Segment Start: MATERIAL FOR THE TASK
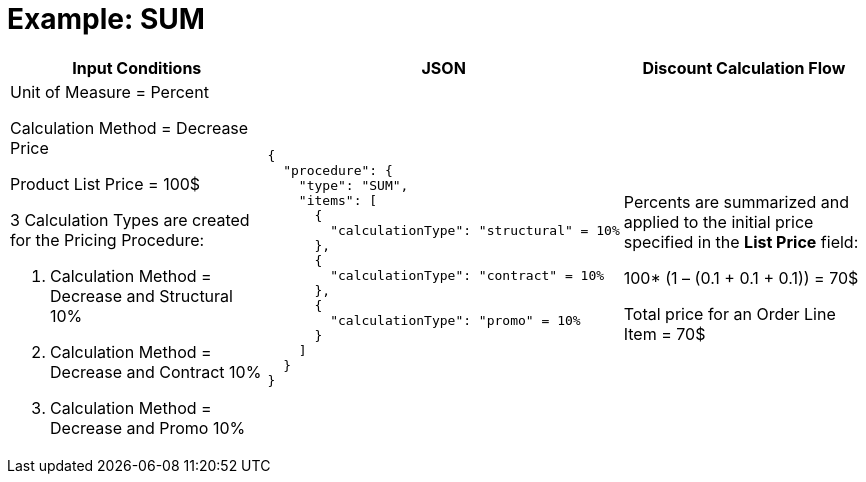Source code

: = Example: SUM

[width="100%",cols="34%,33%,33%",]
|===
|*Input Conditions* |*JSON* |*Discount Calculation Flow*

a|Unit of Measure = Percent

Calculation Method = Decrease Price

Product List Price = 100$

3 Calculation Types are created for the Pricing Procedure:

. Calculation Method = Decrease and Structural 10%
. Calculation Method = Decrease and Contract 10%
. Calculation Method = Decrease and Promo 10%

a|
[source, json]
----
{
  "procedure": {
    "type": "SUM",
    "items": [
      {
        "calculationType": "structural" = 10%
      },
      {
        "calculationType": "contract" = 10%
      },
      {
        "calculationType": "promo" = 10%
      }
    ]
  }
}
----

a|
Percents are summarized and applied to the initial price specified in the *List Price* field:

100* (1 – (0.1 {plus} 0.1 {plus} 0.1)) = 70$

Total price for an [.object]#Order Line Item# = 70$

|===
Segment End: MATERIAL FOR THE TASK
Exactly what appears in the records above must be returned, apart from the pictures.

### RESULT BELOW
Source code

: = Example: SUM

[width="100%",cols="34%,33%,33%",]
|===
|*Input Conditions* |*JSON* |*Discount Calculation Flow*

a|Unit of Measure = Percent

Calculation Method = Decrease Price

Product List Price = 100$

3 Calculation Types are created for the Pricing Procedure:

. Calculation Method = Decrease and Structural 10%
. Calculation Method = Decrease and Contract 10%
. Calculation Method = Decrease and Promo 10%

a|
[source, json]
----
{
  "procedure": {
    "type": "SUM",
    "items": [
      {
        "calculationType": "structural" = 10%
      },
      {
        "calculationType": "contract" = 10%
      },
      {
        "calculationType": "promo" = 10%
      }
    ]
  }
}
----

a|
Percents are summarized and applied to the initial price specified in the *List Price* field:

100* (1 – (0.1 {plus} 0.1 {plus} 0.1)) = 70$

Total price for an [.object]#Order Line Item# = 70$

|===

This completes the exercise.